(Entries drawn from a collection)
Content starts
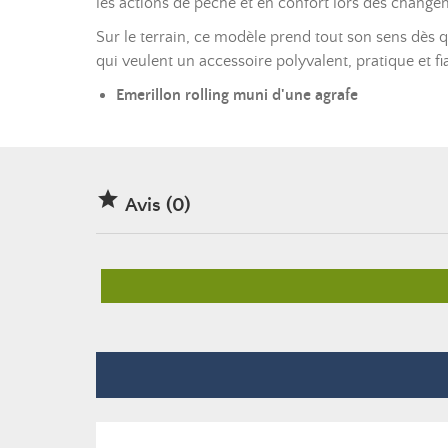
les actions de pêche et en confort lors des chang
Sur le terrain, ce modèle prend tout son sens dès 
qui veulent un accessoire polyvalent, pratique et f
Emerillon rolling muni d'une agrafe

Avis (0)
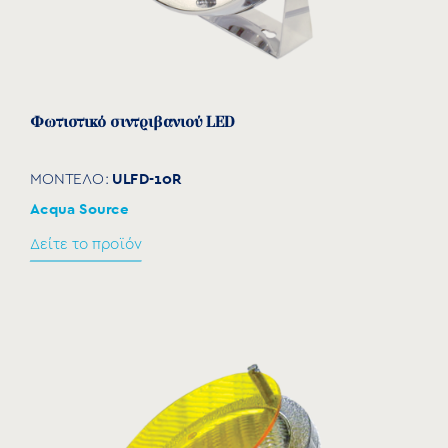
Φωτιστικό σιντριβανιού LED
ULFD-10R
ΜΟΝΤΕΛΟ:
Acqua Source
Δείτε το προϊόν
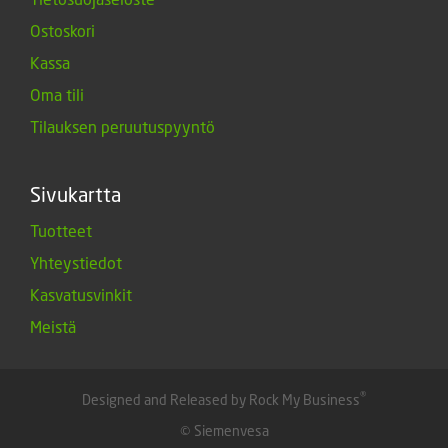
Ostoskori
Kassa
Oma tili
Tilauksen peruutuspyyntö
Sivukartta
Tuotteet
Yhteystiedot
Kasvatusvinkit
Meistä
®
Designed and Released by Rock My Business
© Siemenvesa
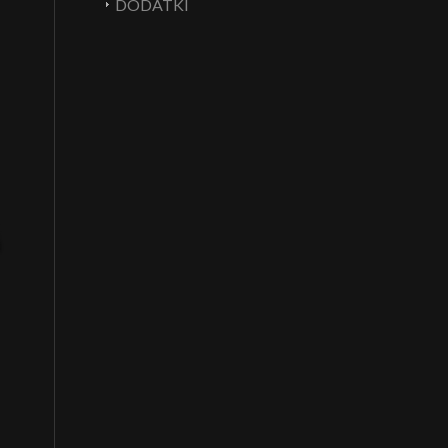
DODATKI
a
.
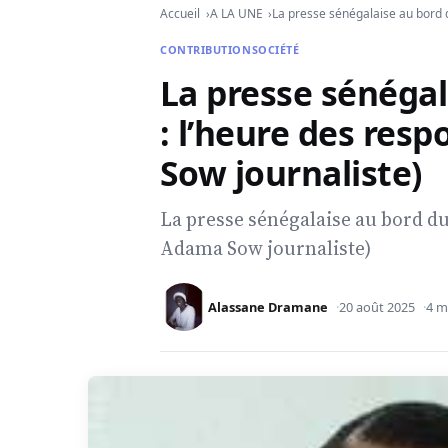
Accueil
A LA UNE
La presse sénégalaise au bord d
CONTRIBUTION
SOCIÉTÉ
La presse sénégal
: l’heure des res
Sow journaliste)
La presse sénégalaise au bord du 
Adama Sow journaliste)
Alassane Dramane
20 août 2025
4 m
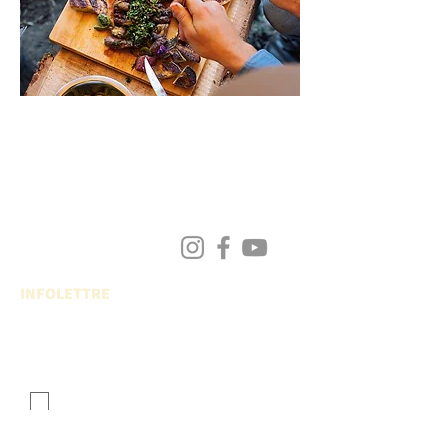
INFOLETTRE
- Inscrivez-vous à
l'infolettre et soyez le premier informé
J'accepte de m'inscrire à l'infolettre.
Envoyer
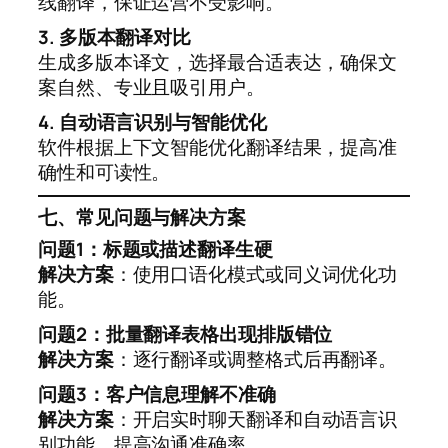
线翻译，保证运营不受影响。
3. 多版本翻译对比
生成多版本译文，选择最合适表达，确保文
案自然、专业且吸引用户。
4. 自动语言识别与智能优化
软件根据上下文智能优化翻译结果，提高准
确性和可读性。
七、常见问题与解决方案
问题1：标题或描述翻译生硬
解决方案
：使用口语化模式或同义词优化功
能。
问题2：批量翻译表格出现排版错位
解决方案
：逐行翻译或调整格式后再翻译。
问题3：客户信息理解不准确
解决方案
：开启实时聊天翻译和自动语言识
别功能，提高沟通准确率。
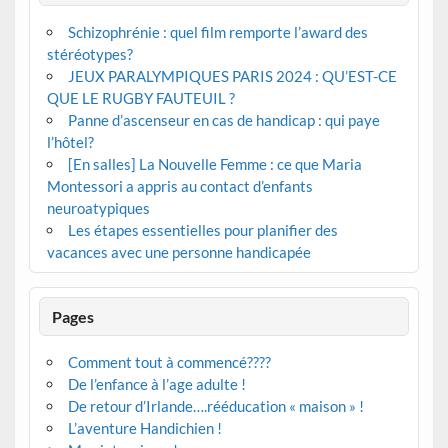
Schizophrénie : quel film remporte l’award des
stéréotypes?
JEUX PARALYMPIQUES PARIS 2024 : QU’EST-CE
QUE LE RUGBY FAUTEUIL ?
Panne d’ascenseur en cas de handicap : qui paye
l’hôtel?
[En salles] La Nouvelle Femme : ce que Maria
Montessori a appris au contact d’enfants
neuroatypiques
Les étapes essentielles pour planifier des
vacances avec une personne handicapée
Pages
Comment tout à commencé????
De l’enfance à l’age adulte !
De retour d’Irlande….rééducation « maison » !
L’aventure Handichien !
Content ends
| Try it |
Count the lines above that contain the string "journaliste", treating uppercase and lowercase as different. Reply with the number alone.

| Answer to this task |
2